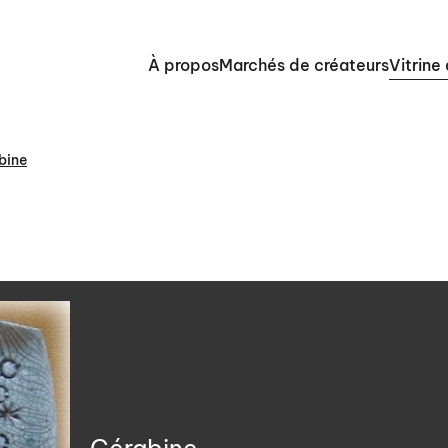
À propos
Marchés de créateurs
Vitrine
bine
Cérabine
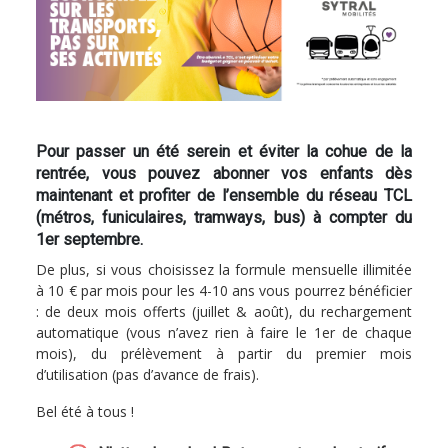
Pour passer un été serein et éviter la cohue de la
rentrée, vous pouvez abonner vos enfants dès
maintenant et profiter de l’ensemble du réseau TCL
(métros, funiculaires, tramways, bus) à compter du
1er septembre.
De plus, si vous choisissez la formule mensuelle illimitée
à 10 € par mois pour les 4-10 ans vous pourrez bénéficier
: de deux mois offerts (juillet & août), du rechargement
automatique (vous n’avez rien à faire le 1er de chaque
mois), du prélèvement à partir du premier mois
d’utilisation (pas d’avance de frais).
Bel été à tous !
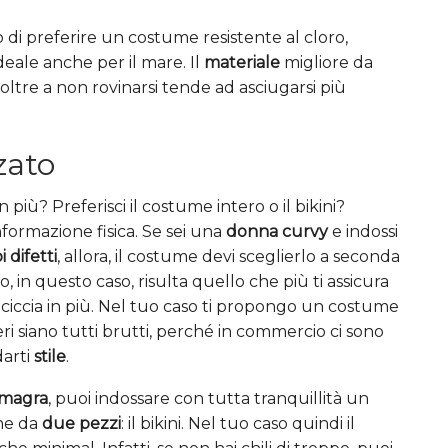
lio di preferire un costume resistente al cloro,
ideale anche per il mare. Il
materiale
migliore da
 oltre a non rovinarsi tende ad asciugarsi più
zato
iù? Preferisci il costume intero o il bikini?
ormazione fisica. Se sei una
donna curvy
e indossi
 difetti
, allora, il costume devi sceglierlo a seconda
o, in questo caso, risulta quello che più ti assicura
 ciccia in più. Nel tuo caso ti propongo un costume
ri siano tutti brutti, perché in commercio ci sono
darti
stile
.
magra
, puoi indossare con tutta tranquillità un
ne da
due pezzi
: il bikini. Nel tuo caso quindi il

══════════════════════════════

Requirement:
What you return must match the material above exactly, apart from its pictures.

Solution to this problem:
À propos
Marchés de créateurs
Vitrine
bine
Cérabine
Pour passer un été serein et éviter la cohue de la
rentrée, vous pouvez abonner vos enfants dès
maintenant et profiter de l’ensemble du réseau TCL
(métros, funiculaires, tramways, bus) à compter du
1er septembre.
De plus, si vous choisissez la formule mensuelle illimitée
à 10 € par mois pour les 4-10 ans vous pourrez bénéficier
: de deux mois offerts (juillet & août), du rechargement
automatique (vous n’avez rien à faire le 1er de chaque
mois), du prélèvement à partir du premier mois
d’utilisation (pas d’avance de frais).
Bel été à tous !
lio di preferire un costume resistente al cloro,
ideale anche per il mare. Il
materiale
migliore da
 oltre a non rovinarsi tende ad asciugarsi più
zato
iù? Preferisci il costume intero o il bikini?
ormazione fisica. Se sei una
donna curvy
e indossi
 difetti
, allora, il costume devi sceglierlo a seconda
o, in questo caso, risulta quello che più ti assicura
 ciccia in più. Nel tuo caso ti propongo un costume
ri siano tutti brutti, perché in commercio ci sono
darti
stile
.
magra
, puoi indossare con tutta tranquillità un
ne da
due pezzi
: il bikini. Nel tuo caso quindi il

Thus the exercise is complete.